A problem internal to GDB has been detected,
further debugging may prove unreliable.
Quit this debugging session? (y or n)

The solution is to tell HTCondor to not to use clone, but to fall back on the fork code path. In your HTCondor configuration file, use:

USE_CLONE_TO_CREATE_PROCESSES = false

(This page primarily exists as search bait, so that others hitting this error can quickly find the solution.)

For the adventurous (or those who are debugging the clone calls), one can apply the patch found on #2208

Debug a core file produced by a stripped binary

Say you have a.out.stripped and a.out.with_symbols. And say you have a core file from a.out.stripped that you want to debug, but are being thwarted by the lack of symbols. The trick is you still want to gdb the file that produced the core, but load symbols from the unstripped binary into the text segment of the file you are debugging.
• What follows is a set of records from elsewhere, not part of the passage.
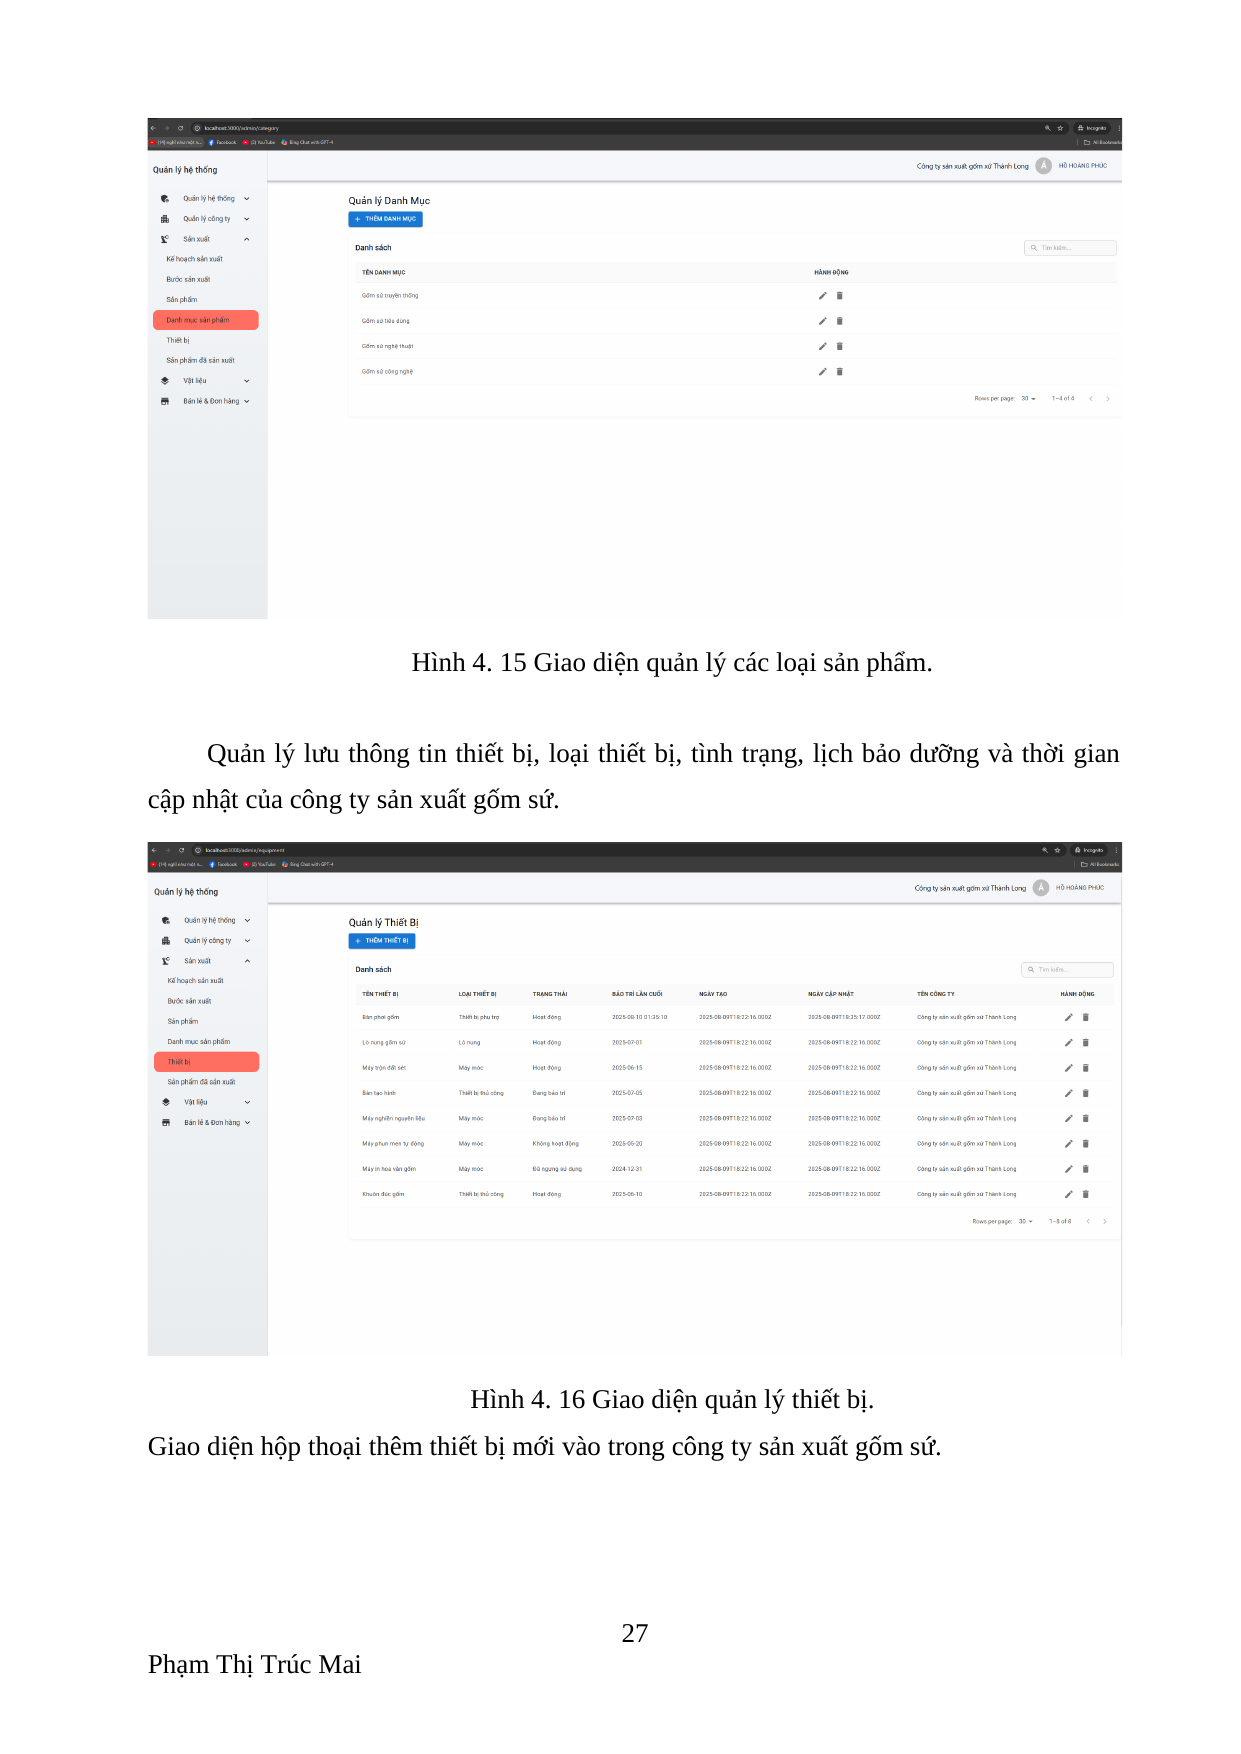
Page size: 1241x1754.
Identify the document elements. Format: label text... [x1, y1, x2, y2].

text Hình 4. 15 Giao diện quản lý các loại sản phẩm. [148, 647, 1122, 678]
text Giao diện hộp thoại thêm thiết bị mới vào trong công ty sản xuất gốm sứ. [148, 1430, 1122, 1461]
text Hình 4. 16 Giao diện quản lý thiết bị. [148, 1383, 1122, 1414]
text Quản lý lưu thông tin thiết bị, loại thiết bị, tình trạng, lịch bảo dưỡng và thời gian cập nhật của công ty sản xuất gốm sứ. [148, 737, 1122, 815]
picture [147, 118, 1123, 619]
picture [147, 842, 1123, 1356]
   % gdb a.out.stripped core

... gdb will complain about missing debug info ...

   (gdb) maint info sections

In the output from 'maint info sections', look for .text section. The address that is in the first column is what you want to use in the next command. For instance, one of the output lines from 'maint info sections' will be

    0x00400390->0x00400588 at 0x00000390: .text ALLOC LOAD READONLY CODE HAS_CONTENTS

The address in the first column, 0x00400390 in this example, is used in the next gdb command:

   (gdb) add-symbol-file a.out.with_symbols 0x00400390

Of course, substitute 0x00400390 with the proper text segment address.

That will get your symbols loaded for the main executable, but you still won't have any symbols for libraries that were dynamically loaded, which these days is most of HTCondor.

So, to get those, you need to do a couple things.

First, run gdb on the unstripped version of the .so you would like to load and find the .text segment just like above, and write down the offset (the first column), you'll need it later.

Second, go back to gdb with the stripped binary and the core. If you look at any particular stack frame, you'll see the instruction pointer in the second column:

    #7  0x00007f034f8c1834 in KeyCache::remove ()

Now comes the black-magic portion. Run "maint info sections" again and look at the first column. Find the entry that contains the above instruction pointer. It should be marked "ALLOC READONLY CODE". Now, add that address to the offset of the .text segment from the .so file you found above. Finally, you can add the symbols from the shared library with

    add-symbol-file unstripped.so 0xMagicAddress

You'll have to do this for each shared library (libcondor_util, libclassad, etc.) if you need the symbols for that particular stack frame.

Windows specific issues

<SUBSYS>_WAIT_FOR_DEBUGGER

In addition to <SUBSYS>_DEBUG_WAIT, on Windows (#ifdef WIN32) you have access to <SUBSYS>_WAIT_FOR_DEBUGGER. It's very similar, but is smart enough to automatically detect when a debugger is attached.